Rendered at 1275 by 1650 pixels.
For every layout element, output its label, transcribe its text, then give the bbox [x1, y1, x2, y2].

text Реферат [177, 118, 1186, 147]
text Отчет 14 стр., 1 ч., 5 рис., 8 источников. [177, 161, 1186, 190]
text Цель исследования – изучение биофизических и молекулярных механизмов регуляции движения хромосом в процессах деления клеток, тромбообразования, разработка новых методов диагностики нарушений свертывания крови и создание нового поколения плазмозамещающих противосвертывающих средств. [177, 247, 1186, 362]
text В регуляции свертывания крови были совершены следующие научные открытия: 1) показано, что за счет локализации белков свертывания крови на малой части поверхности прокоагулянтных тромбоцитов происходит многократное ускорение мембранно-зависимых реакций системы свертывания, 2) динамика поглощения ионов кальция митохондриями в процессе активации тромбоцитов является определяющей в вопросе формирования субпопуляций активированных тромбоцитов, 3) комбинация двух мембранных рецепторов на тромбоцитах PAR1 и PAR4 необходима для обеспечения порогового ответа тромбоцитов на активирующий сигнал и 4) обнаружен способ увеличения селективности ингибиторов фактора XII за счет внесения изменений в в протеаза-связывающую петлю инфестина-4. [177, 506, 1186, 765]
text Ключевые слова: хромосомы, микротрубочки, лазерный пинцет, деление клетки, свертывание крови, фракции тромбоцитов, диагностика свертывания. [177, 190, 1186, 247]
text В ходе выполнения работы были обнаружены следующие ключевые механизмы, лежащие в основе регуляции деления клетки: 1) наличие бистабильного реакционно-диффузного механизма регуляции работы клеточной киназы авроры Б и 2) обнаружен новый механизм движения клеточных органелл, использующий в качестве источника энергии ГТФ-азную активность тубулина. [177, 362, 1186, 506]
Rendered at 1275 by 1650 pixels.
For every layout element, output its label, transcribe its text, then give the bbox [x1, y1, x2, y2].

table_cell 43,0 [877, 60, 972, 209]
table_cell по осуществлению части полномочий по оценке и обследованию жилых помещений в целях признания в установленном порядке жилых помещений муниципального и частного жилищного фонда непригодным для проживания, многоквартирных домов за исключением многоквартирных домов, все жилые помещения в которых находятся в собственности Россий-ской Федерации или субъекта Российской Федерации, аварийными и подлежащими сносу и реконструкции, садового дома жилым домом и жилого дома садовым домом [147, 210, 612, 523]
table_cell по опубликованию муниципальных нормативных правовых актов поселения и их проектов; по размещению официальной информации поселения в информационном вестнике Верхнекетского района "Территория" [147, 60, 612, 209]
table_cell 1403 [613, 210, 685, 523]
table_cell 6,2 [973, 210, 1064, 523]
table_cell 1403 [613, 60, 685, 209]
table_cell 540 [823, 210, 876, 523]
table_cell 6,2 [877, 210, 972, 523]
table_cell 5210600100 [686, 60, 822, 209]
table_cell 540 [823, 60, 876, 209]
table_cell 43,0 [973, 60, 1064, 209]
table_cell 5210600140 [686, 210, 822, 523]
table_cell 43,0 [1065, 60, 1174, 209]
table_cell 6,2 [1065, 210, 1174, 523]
# # # #
Brief -> For each line in the records that holds "крови", show that line as it stands.

Answer to this problem ->
text Цель исследования – изучение биофизических и молекулярных механизмов регуляции движения хромосом в процессах деления клеток, тромбообразования, разработка новых методов диагностики нарушений свертывания крови и создание нового поколения плазмозамещающих противосвертывающих средств. [177, 247, 1186, 362]
text В регуляции свертывания крови были совершены следующие научные открытия: 1) показано, что за счет локализации белков свертывания крови на малой части поверхности прокоагулянтных тромбоцитов происходит многократное ускорение мембранно-зависимых реакций системы свертывания, 2) динамика поглощения ионов кальция митохондриями в процессе активации тромбоцитов является определяющей в вопросе формирования субпопуляций активированных тромбоцитов, 3) комбинация двух мембранных рецепторов на тромбоцитах PAR1 и PAR4 необходима для обеспечения порогового ответа тромбоцитов на активирующий сигнал и 4) обнаружен способ увеличения селективности ингибиторов фактора XII за счет внесения изменений в в протеаза-связывающую петлю инфестина-4. [177, 506, 1186, 765]
text Ключевые слова: хромосомы, микротрубочки, лазерный пинцет, деление клетки, свертывание крови, фракции тромбоцитов, диагностика свертывания. [177, 190, 1186, 247]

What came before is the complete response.